■ 愛してるって言って 10
「シロさん」
呼びかけたアオの声に、シロが振り向く。かすかに微笑んだ、その顔はすっかり痩せてしまって、集中治療室の窓ガラスに置かれた手の指も恐ろしいほどに細かった。
「いつもありがとね、アオ」
笑ったシロが痛々しくて、直視していられず小さく頷く。そんなアオを見つめてから、シロはアオが来る前と同じようにガラスの向こうのユキをじっと見つめた。
「シロさん、ちゃんとご飯食べてます?」
言っても詮無いことと思いつつ口にしたアオに、シロはわずかに口元を緩める。
「うん……食べてるよ」
それが嘘だということもわかっている。シロは、ユキを見守るためにここに詰めている一方で、この病院で頻繁に薬剤の投与を受けている。食べものが喉を通らなくなってしまった今のシロの命を繋いでいるのは、彼が仕事とし誇りにしてきたはずの色鮮やかで多彩な料理ではなく、無味乾燥とした栄養価だけを詰め込んだ薬だった。
「そんなんだと、後でユキさんに怒られますよ?」
ユキはいつも、シロが危険な行動をするたびに首根っこを捕まえて連れ戻し、正座をさせて説教をしていたのだと聞いている。冷たいタイルの上に直に正座させられて、叱られるシロの話を幾度となくクロから聞いた。そんな話をすると、強張っていたシロの顔がようやく弛む。
「うん……うん、そうだね……」
笑った目尻から涙がこぼれた。透明な雫は、シロの白い頬をつたって顎から床へとぱたぱたと落ちる。次から次に落ちて止まらないその涙は、シロの内に巣食う苦しみを表しているようにも思われた。
「たまには料理もしないと」
「うん……」
「ユキさん起きたら、食べさせるんでしょ?」
「……ん、」
「腕が鈍ってたらバレますよ、絶対」
「うん」
俯いて涙を流すシロの手が震えていた。
「ありがとね、アオ……。ありがと……っ、……」
嗚咽を噛みしめながら、何度も何度も礼を言うシロに黙ってかぶりを振る。視線の先では、シロの命を繋いでいる薬剤と同じものがユキに繋がり、ユキの命を繋いでいた。

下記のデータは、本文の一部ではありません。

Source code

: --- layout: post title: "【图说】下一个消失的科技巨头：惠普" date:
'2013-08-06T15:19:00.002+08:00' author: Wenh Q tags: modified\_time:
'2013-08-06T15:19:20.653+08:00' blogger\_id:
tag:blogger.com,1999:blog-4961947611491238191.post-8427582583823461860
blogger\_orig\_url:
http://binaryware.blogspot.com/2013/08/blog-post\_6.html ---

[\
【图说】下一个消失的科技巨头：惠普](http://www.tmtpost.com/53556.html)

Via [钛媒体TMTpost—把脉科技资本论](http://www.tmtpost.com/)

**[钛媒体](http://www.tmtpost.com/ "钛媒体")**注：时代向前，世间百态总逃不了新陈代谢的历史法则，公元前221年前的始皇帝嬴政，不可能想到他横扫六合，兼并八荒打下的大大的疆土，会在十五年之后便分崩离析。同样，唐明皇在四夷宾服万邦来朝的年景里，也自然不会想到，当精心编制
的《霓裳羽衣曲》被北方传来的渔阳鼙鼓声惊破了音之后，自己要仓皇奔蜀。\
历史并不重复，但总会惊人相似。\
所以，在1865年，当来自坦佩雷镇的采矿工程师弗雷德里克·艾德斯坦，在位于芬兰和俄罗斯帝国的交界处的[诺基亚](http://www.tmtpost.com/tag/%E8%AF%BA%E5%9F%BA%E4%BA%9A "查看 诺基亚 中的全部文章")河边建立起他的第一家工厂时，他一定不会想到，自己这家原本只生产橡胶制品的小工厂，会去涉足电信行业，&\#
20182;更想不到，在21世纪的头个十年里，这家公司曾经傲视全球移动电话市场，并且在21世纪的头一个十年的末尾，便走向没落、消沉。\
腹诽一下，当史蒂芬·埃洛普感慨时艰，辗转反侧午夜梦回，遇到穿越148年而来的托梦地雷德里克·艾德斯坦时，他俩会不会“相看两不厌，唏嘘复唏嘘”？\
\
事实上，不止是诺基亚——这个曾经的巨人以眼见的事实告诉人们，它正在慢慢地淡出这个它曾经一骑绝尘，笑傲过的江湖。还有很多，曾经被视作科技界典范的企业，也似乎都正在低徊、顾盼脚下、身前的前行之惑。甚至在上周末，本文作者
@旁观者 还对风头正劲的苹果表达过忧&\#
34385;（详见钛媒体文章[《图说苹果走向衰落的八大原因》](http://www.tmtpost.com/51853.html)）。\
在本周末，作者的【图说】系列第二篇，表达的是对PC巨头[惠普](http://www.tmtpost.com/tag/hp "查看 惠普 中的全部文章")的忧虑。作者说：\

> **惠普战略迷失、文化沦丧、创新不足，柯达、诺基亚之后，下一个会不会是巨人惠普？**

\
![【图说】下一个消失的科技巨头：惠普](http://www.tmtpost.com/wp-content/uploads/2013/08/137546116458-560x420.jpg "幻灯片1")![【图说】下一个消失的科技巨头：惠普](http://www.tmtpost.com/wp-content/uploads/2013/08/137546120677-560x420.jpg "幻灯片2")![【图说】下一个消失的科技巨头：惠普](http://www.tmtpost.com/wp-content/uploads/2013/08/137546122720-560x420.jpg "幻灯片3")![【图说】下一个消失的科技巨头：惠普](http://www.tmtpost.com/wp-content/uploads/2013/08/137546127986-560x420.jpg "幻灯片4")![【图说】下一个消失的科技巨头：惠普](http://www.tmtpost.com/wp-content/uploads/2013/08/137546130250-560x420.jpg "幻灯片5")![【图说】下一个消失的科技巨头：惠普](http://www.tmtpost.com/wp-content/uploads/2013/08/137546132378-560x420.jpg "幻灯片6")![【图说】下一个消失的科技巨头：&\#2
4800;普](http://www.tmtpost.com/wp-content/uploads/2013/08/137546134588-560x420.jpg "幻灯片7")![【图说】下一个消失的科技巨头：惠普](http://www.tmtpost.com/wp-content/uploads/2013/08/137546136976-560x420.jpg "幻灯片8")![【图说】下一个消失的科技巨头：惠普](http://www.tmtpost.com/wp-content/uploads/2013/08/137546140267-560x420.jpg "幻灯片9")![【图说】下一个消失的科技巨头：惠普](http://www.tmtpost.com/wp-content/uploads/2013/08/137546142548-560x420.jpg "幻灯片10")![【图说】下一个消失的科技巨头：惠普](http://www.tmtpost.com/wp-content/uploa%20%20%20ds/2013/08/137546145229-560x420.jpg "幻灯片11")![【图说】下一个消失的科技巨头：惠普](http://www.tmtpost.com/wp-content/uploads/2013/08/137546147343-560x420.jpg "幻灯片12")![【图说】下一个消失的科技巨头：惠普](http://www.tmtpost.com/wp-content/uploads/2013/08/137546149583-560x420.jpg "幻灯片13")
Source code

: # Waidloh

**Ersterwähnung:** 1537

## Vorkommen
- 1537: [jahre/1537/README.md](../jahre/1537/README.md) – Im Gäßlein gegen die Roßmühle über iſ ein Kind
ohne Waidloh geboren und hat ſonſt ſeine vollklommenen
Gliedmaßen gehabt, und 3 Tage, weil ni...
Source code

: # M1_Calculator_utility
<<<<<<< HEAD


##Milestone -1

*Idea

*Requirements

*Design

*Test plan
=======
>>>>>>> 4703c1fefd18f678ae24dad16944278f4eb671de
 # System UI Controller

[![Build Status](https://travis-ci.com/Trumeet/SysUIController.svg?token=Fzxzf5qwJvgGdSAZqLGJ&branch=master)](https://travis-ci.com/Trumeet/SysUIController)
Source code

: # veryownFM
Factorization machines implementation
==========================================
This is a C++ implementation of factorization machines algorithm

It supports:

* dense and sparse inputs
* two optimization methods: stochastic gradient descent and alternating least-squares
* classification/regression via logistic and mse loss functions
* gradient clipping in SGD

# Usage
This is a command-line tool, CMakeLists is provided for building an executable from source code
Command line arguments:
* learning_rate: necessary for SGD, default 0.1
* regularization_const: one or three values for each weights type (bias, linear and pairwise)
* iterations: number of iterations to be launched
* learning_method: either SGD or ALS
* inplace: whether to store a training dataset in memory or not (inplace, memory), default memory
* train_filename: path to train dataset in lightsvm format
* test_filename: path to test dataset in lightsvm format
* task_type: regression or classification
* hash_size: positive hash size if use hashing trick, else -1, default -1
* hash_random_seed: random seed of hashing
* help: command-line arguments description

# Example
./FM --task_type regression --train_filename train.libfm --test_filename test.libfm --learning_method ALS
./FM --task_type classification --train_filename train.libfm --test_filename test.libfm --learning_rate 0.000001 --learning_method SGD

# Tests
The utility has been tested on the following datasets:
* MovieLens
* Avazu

料理人を番いとしていたら致し方ないことなのかもしれないが、ユキは食へのこだわりが強く、アオがよく行くような大衆的な店の料理は決して口にしなかった。化学肥料や餌料を使っていないこだわりの食材を使った店のものしか食べない。料理人本人の質や人間性にもうるさくて、低俗な人間の作ったものは食べたくないとよく言っていた。そんなユキに強制的に流し込まれているのは、ユキが最も嫌った化学薬品で、生産者の顔すら見えない代物。
「ありがと……」
呟くシロの小さな声が耳を打つ。震えるその声に、アオも何度も首を横に振る。
そのさらに一ヶ月後。
ユキはようやく目を覚ました。検査の結果、脳波や機能自体に異常はなく、身体能力にも問題が認められなかったため、早々に退院の許可が下りる見込みとなった。
しかし一番の問題は、恐れていた通りにユキは一切合切の記憶を失っていて、シロのことは勿論、クロのこともアオのことも、リーネア・レクタのことも自分自身のさえも全く思い出すことができなかったということ。
日常生活を送りながら様子を見ようということに決まってからもユキが記憶を取り戻す気配はなく、これは記憶が沈んだのではなく失われたのではないか──もう戻ることはないのでは、と考える意見が大勢を占めた。